Start at the line below containing "### Static type checker - Mypy" and stop at the line containing "PyPI account password.". Repeat every line of that stretch exactly, and nothing outside it.
BEGIN The data
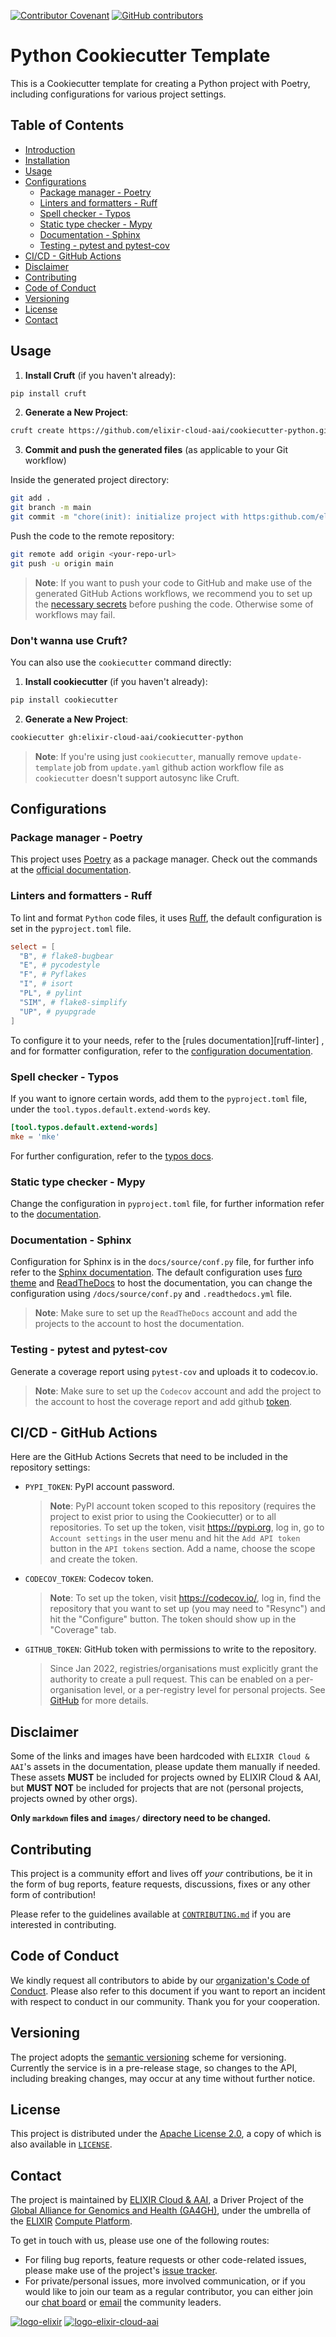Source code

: [![Contributor Covenant](https://img.shields.io/badge/Contributor%20Covenant-2.1-4baaaa.svg)][code-of-conduct]
[![GitHub contributors](https://img.shields.io/github/contributors/elixir-cloud-aai/cookiecutter-python/)](https://github.com/elixir-cloud-aai/cookiecutter-python/graphs/contributors)

# Python Cookiecutter Template

This is a Cookiecutter template for creating a Python project with Poetry,
including configurations for various project settings.

## Table of Contents

- [Introduction](#introduction)
- [Installation](#installation)
- [Usage](#usage)
- [Configurations](#configurations)
  - [Package manager - Poetry](#package-manager---poetry)
  - [Linters and formatters - Ruff](#linters-and-formatters---ruff)
  - [Spell checker - Typos](#spell-checker---typos)
  - [Static type checker - Mypy](#static-type-checker---mypy)
  - [Documentation - Sphinx](#documentation---sphinx)
  - [Testing - pytest and pytest-cov](#testing---pytest-and-pytest-cov)
- [CI/CD - GitHub Actions](#cicd---github-actions)
- [Disclaimer](#disclaimer)
- [Contributing](#contributing)
- [Code of Conduct](#code-of-conduct)
- [Versioning](#versioning)
- [License](#license)
- [Contact](#contact)

## Usage

1. **Install Cruft** (if you haven't already):

```sh
pip install cruft
```

2. **Generate a New Project**:

```sh
cruft create https://github.com/elixir-cloud-aai/cookiecutter-python.git
```

3. **Commit and push the generated files** (as applicable to your Git workflow)

Inside the generated project directory:

```sh
git add .
git branch -m main
git commit -m "chore(init): initialize project with https:github.com/elixir-cloud-aai/cookiecutter-python.git"
```

Push the code to the remote repository:

```sh
git remote add origin <your-repo-url>
git push -u origin main
```

> **Note**: If you want to push your code to GitHub and make use of the
> generated GitHub Actions workflows, we recommend you to set up the
> [necessary secrets](#cicd---github-actions) before pushing the code.
> Otherwise some of workflows may fail.

### Don't wanna use Cruft?

You can also use the `cookiecutter` command directly:

1. **Install cookiecutter** (if you haven't already):

```sh
pip install cookiecutter
```

2. **Generate a New Project**:

```sh
cookiecutter gh:elixir-cloud-aai/cookiecutter-python
```

> **Note**: If you're using just `cookiecutter`, manually remove
> `update-template` job from `update.yaml` github action workflow file as
> `cookiecutter` doesn't support autosync like Cruft.

## Configurations

### Package manager - Poetry

This project uses [Poetry][poetry-org] as a package manager. Check out the
commands at the [official documentation][poetry-docs].

### Linters and formatters - Ruff

To lint and format `Python` code files, it uses [Ruff][ruff], the default
configuration is set in the `pyproject.toml` file.

```toml
select = [
  "B", # flake8-bugbear
  "E", # pycodestyle
  "F", # Pyflakes
  "I", # isort
  "PL", # pylint
  "SIM", # flake8-simplify
  "UP", # pyupgrade
]
```

To configure it to your needs, refer to the [rules documentation][ruff-linter]
, and for formatter configuration, refer to the [configuration
documentation][ruff-formatter].

### Spell checker - Typos

If you want to ignore certain words, add them to the `pyproject.toml` file,
under the `tool.typos.default.extend-words` key.

```toml
[tool.typos.default.extend-words]
mke = 'mke'
```

For further configuration, refer to the [typos docs][typos-docs].

### Static type checker - Mypy

Change the configuration in `pyproject.toml` file, for further information refer
to the [documentation][mypy-config].

### Documentation - Sphinx

Configuration for Sphinx is in the `docs/source/conf.py` file, for further info
refer to the [Sphinx documentation][sphinx-docs]. The default configuration uses
[furo theme][furo] and [ReadTheDocs][rtd] to host the documentation, you can
change the configuration using `/docs/source/conf.py` and `.readthedocs.yml`
file.

> **Note**: Make sure to set up the `ReadTheDocs` account and add the projects
> to the account to host the documentation.

### Testing - pytest and pytest-cov

Generate a coverage report using `pytest-cov` and uploads it to codecov.io.

> **Note**: Make sure to set up the `Codecov` account and add the project to 
> the account to host the coverage report and add github
> [token](#cicd---github-actions).

## CI/CD - GitHub Actions

Here are the GitHub Actions Secrets that need to be included in the repository
settings:

- `PYPI_TOKEN`: PyPI account password.

    > **Note**: PyPI account token scoped to this repository (requires the
    > project to exist prior to using the Cookiecutter) or to all repositories.
    > To set up the token, visit <https://pypi.org>, log in, go to
    > `Account settings` in the user menu and hit the `Add API token` button in
    > the `API tokens` section. Add a name, choose the scope and create the
    > token.

- `CODECOV_TOKEN`: Codecov token.

    > **Note**: To set up the token, visit <https://codecov.io/>, log in, find the
    > repository that you want to set up (you may need to "Resync") and hit the
    > "Configure" button. The token should show up in the "Coverage" tab.

- `GITHUB_TOKEN`: GitHub token with permissions to write to the
    repository.

    > Since Jan 2022, registries/organisations must explicitly grant the authority
    > to create a pull request. This can be enabled on a per-organisation level,
    > or a per-registry level for personal projects. See [GitHub][gh-update-token]
    > for more details.

## Disclaimer

Some of the links and images have been hardcoded with `ELIXIR Cloud & AAI`'s
assets in the documentation, please update them manually if needed. These assets
**MUST** be included for projects owned by ELIXIR Cloud & AAI, but **MUST NOT**
be included for projects that are not (personal projects, projects owned by
other orgs).

**Only `markdown` files and `images/` directory need to be changed.**

## Contributing

This project is a community effort and lives off _your_ contributions, be it in
the form of bug reports, feature requests, discussions, fixes or any other form
of contribution!

Please refer to the guidelines available at [`CONTRIBUTING.md`][contributing] if
you are interested in contributing.

## Code of Conduct

We kindly request all contributors to abide by our
[organization's Code of Conduct][code-of-conduct]. Please also refer to this
document if you want to report an incident with respect to conduct in our
community. Thank you for your cooperation.

## Versioning

The project adopts the [semantic versioning][semver] scheme for versioning.
Currently the service is in a pre-release stage, so changes to the API,
including breaking changes, may occur at any time without further notice.

## License

This project is distributed under the [Apache License 2.0][badge-license-url], a
copy of which is also available in [`LICENSE`][license].

## Contact

The project is maintained by [ELIXIR Cloud & AAI][elixir-cloud-aai], a Driver
Project of the [Global Alliance for Genomics and Health (GA4GH)][ga4gh], under
the umbrella of the [ELIXIR][elixir] [Compute Platform][elixir-compute].

To get in touch with us, please use one of the following routes:

- For filing bug reports, feature requests or other code-related issues,
    please make use of the project's
    [issue tracker](https://github.com/elixir-cloud-aai/cookiecutter-python/issues).
- For private/personal issues, more involved communication, or if you would
    like to join our team as a regular contributor, you can either join our
    [chat board][badge-chat-url] or [email] the community leaders.

[![logo-elixir]][elixir] [![logo-elixir-cloud-aai]][elixir-cloud-aai]

[badge-chat-url]: https://join.slack.com/t/elixir-cloud/shared_invite/enQtNzA3NTQ5Mzg2NjQ3LTZjZGI1OGQ5ZTRiOTRkY2ExMGUxNmQyODAxMDdjM2EyZDQ1YWM0ZGFjOTJhNzg5NjE0YmJiZTZhZDVhOWE4MWM
[badge-license-url]: http://www.apache.org/licenses/LICENSE-2.0
[code-of-conduct]: https://elixir-cloud-aai.github.io/about/code-of-conduct/
[contributing]: https://elixir-cloud-aai.github.io/guides/guide-contributor/
[elixir]: https://elixir-europe.org/
[elixir-cloud-aai]: https://elixir-cloud.dcc.sib.swiss/
[elixir-compute]: https://elixir-europe.org/platforms/compute
[email]: mailto:cloud-service@elixir-europe.org
[ga4gh]: https://ga4gh.org/
[gh-update-token]: https://github.blog/changelog/2022-05-03-github-actions-prevent-github-actions-from-creating-and-approving-pull-requests/
[license]: LICENSE
[logo-elixir]: images/logo-elixir.svg
[logo-elixir-cloud-aai]: images/logo-elixir-cloud-aai.svg
[poetry-org]: https://python-poetry.org/
[poetry-docs]: https://python-poetry.org/docs/cli/
[ruff]: https://docs.astral.sh/ruff
[ruff-formatter]: https://docs.astral.sh/ruff/formatter
[typos-docs]: https://pypi.org/project/typos/
[mypy-config]: https://mypy.readthedocs.io/en/stable/config_file.html
[sphinx-docs]: https://www.sphinx-doc.org/en/master/usage/configuration.html
[furo]: https://pradyunsg.me/furo/quickstart/
[rtd]: https://readthedocs.org/
[semver]: https://semver.org/
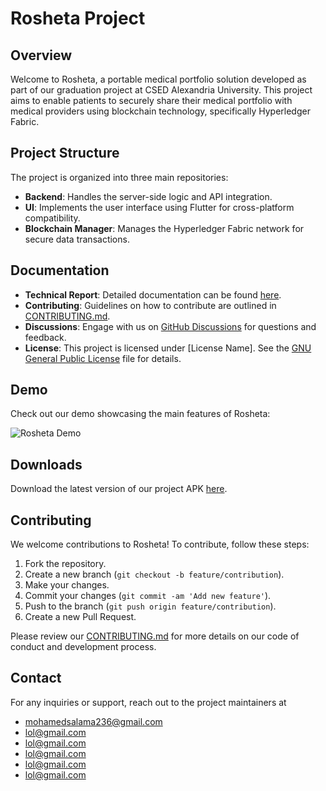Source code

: # Rosheta Project

## Overview

Welcome to Rosheta, a portable medical portfolio solution developed as part of our graduation project at CSED Alexandria University. This project aims to enable patients to securely share their medical portfolio with medical providers using blockchain technology, specifically Hyperledger Fabric.

## Project Structure

The project is organized into three main repositories:

- **Backend**: Handles the server-side logic and API integration.
- **UI**: Implements the user interface using Flutter for cross-platform compatibility.
- **Blockchain Manager**: Manages the Hyperledger Fabric network for secure data transactions.

## Documentation

- **Technical Report**: Detailed documentation can be found [here](./Technical_Book.pdf).
- **Contributing**: Guidelines on how to contribute are outlined in [CONTRIBUTING.md](CONTRIBUTING.md).
- **Discussions**: Engage with us on [GitHub Discussions](https://github.com/orgs/Rosheta/discussions) for questions and feedback.
- **License**: This project is licensed under [License Name]. See the [GNU General Public License](./COPYING.md) file for details.

## Demo

Check out our demo showcasing the main features of Rosheta:

![Rosheta Demo](./Rosheta_Demo.gif)

## Downloads

Download the latest version of our project APK [here](./roosheta.apk).

## Contributing

We welcome contributions to Rosheta! To contribute, follow these steps:

1. Fork the repository.
2. Create a new branch (`git checkout -b feature/contribution`).
3. Make your changes.
4. Commit your changes (`git commit -am 'Add new feature'`).
5. Push to the branch (`git push origin feature/contribution`).
6. Create a new Pull Request.

Please review our [CONTRIBUTING.md](./CONTRIBUTING.md) for more details on our code of conduct and development process.

## Contact
For any inquiries or support, reach out to the project maintainers at
- [mohamedsalama236@gmail.com](mailto:mohamedsalama236@gmail.com)
- [lol@gmail.com]()
- [lol@gmail.com]()
- [lol@gmail.com]()
- [lol@gmail.com]()
- [lol@gmail.com]()
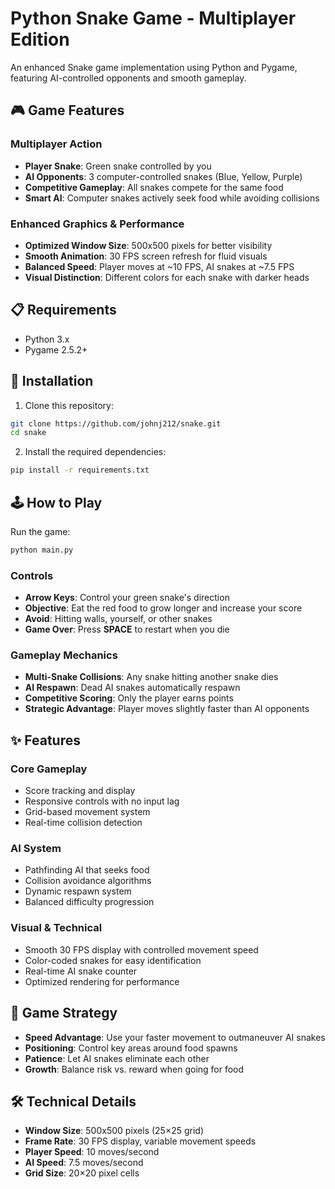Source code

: # Python Snake Game - Multiplayer Edition

An enhanced Snake game implementation using Python and Pygame, featuring AI-controlled opponents and smooth gameplay.

## 🎮 Game Features

### Multiplayer Action
- **Player Snake**: Green snake controlled by you
- **AI Opponents**: 3 computer-controlled snakes (Blue, Yellow, Purple)
- **Competitive Gameplay**: All snakes compete for the same food
- **Smart AI**: Computer snakes actively seek food while avoiding collisions

### Enhanced Graphics & Performance
- **Optimized Window Size**: 500x500 pixels for better visibility
- **Smooth Animation**: 30 FPS screen refresh for fluid visuals
- **Balanced Speed**: Player moves at ~10 FPS, AI snakes at ~7.5 FPS
- **Visual Distinction**: Different colors for each snake with darker heads

## 📋 Requirements

- Python 3.x
- Pygame 2.5.2+

## 🚀 Installation

1. Clone this repository:
```bash
git clone https://github.com/johnj212/snake.git
cd snake
```

2. Install the required dependencies:
```bash
pip install -r requirements.txt
```

## 🕹️ How to Play

Run the game:
```bash
python main.py
```

### Controls

- **Arrow Keys**: Control your green snake's direction
- **Objective**: Eat the red food to grow longer and increase your score
- **Avoid**: Hitting walls, yourself, or other snakes
- **Game Over**: Press **SPACE** to restart when you die

### Gameplay Mechanics

- **Multi-Snake Collisions**: Any snake hitting another snake dies
- **AI Respawn**: Dead AI snakes automatically respawn
- **Competitive Scoring**: Only the player earns points
- **Strategic Advantage**: Player moves slightly faster than AI opponents

## ✨ Features

### Core Gameplay
- Score tracking and display
- Responsive controls with no input lag
- Grid-based movement system
- Real-time collision detection

### AI System
- Pathfinding AI that seeks food
- Collision avoidance algorithms
- Dynamic respawn system
- Balanced difficulty progression

### Visual & Technical
- Smooth 30 FPS display with controlled movement speed
- Color-coded snakes for easy identification
- Real-time AI snake counter
- Optimized rendering for performance

## 🎯 Game Strategy

- **Speed Advantage**: Use your faster movement to outmaneuver AI snakes
- **Positioning**: Control key areas around food spawns
- **Patience**: Let AI snakes eliminate each other
- **Growth**: Balance risk vs. reward when going for food

## 🛠️ Technical Details

- **Window Size**: 500x500 pixels (25×25 grid)
- **Frame Rate**: 30 FPS display, variable movement speeds
- **Player Speed**: 10 moves/second
- **AI Speed**: 7.5 moves/second
- **Grid Size**: 20×20 pixel cells
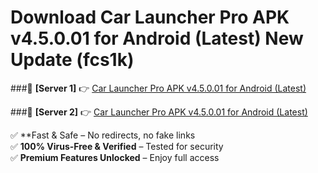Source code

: # Download Car Launcher Pro APK v4.5.0.01 for Android (Latest) New Update (fcs1k)  



###🔹 **[Server 1]** 👉 [Car Launcher Pro APK v4.5.0.01 for Android (Latest)](https://apkcomod.com?title=Car_Launcher_Pro_APK_v4.5.0.01_for_Android_(Latest)) 

###🔹 **[Server 2]** 👉 [Car Launcher Pro APK v4.5.0.01 for Android (Latest)](https://apkcomod.com?title=Car_Launcher_Pro_APK_v4.5.0.01_for_Android_(Latest))  

✅ **Fast & Safe – No redirects, no fake links  
✅ **100% Virus-Free & Verified** – Tested for security  
✅ **Premium Features Unlocked** – Enjoy full access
END The data
> The completed task:
### Static type checker - Mypy

Change the configuration in `pyproject.toml` file, for further information refer
to the [documentation][mypy-config].

### Documentation - Sphinx

Configuration for Sphinx is in the `docs/source/conf.py` file, for further info
refer to the [Sphinx documentation][sphinx-docs]. The default configuration uses
[furo theme][furo] and [ReadTheDocs][rtd] to host the documentation, you can
change the configuration using `/docs/source/conf.py` and `.readthedocs.yml`
file.

> **Note**: Make sure to set up the `ReadTheDocs` account and add the projects
> to the account to host the documentation.

### Testing - pytest and pytest-cov

Generate a coverage report using `pytest-cov` and uploads it to codecov.io.

> **Note**: Make sure to set up the `Codecov` account and add the project to 
> the account to host the coverage report and add github
> [token](#cicd---github-actions).

## CI/CD - GitHub Actions

Here are the GitHub Actions Secrets that need to be included in the repository
settings:

- `PYPI_TOKEN`: PyPI account password.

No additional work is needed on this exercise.